## EXERCISE DETAILS
The reply should repeat all of the data word for word, with no pictures.

## SUPPLIED MATERIAL
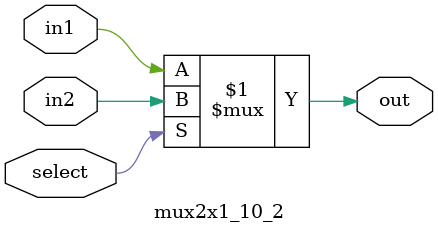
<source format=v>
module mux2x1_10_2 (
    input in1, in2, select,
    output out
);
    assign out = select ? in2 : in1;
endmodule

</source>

## SOLUTION FOR THIS EXERCISE
<source format=v>
module mux2x1_10_2 (
    input in1, in2, select,
    output out
);
    assign out = select ? in2 : in1;
endmodule

</source>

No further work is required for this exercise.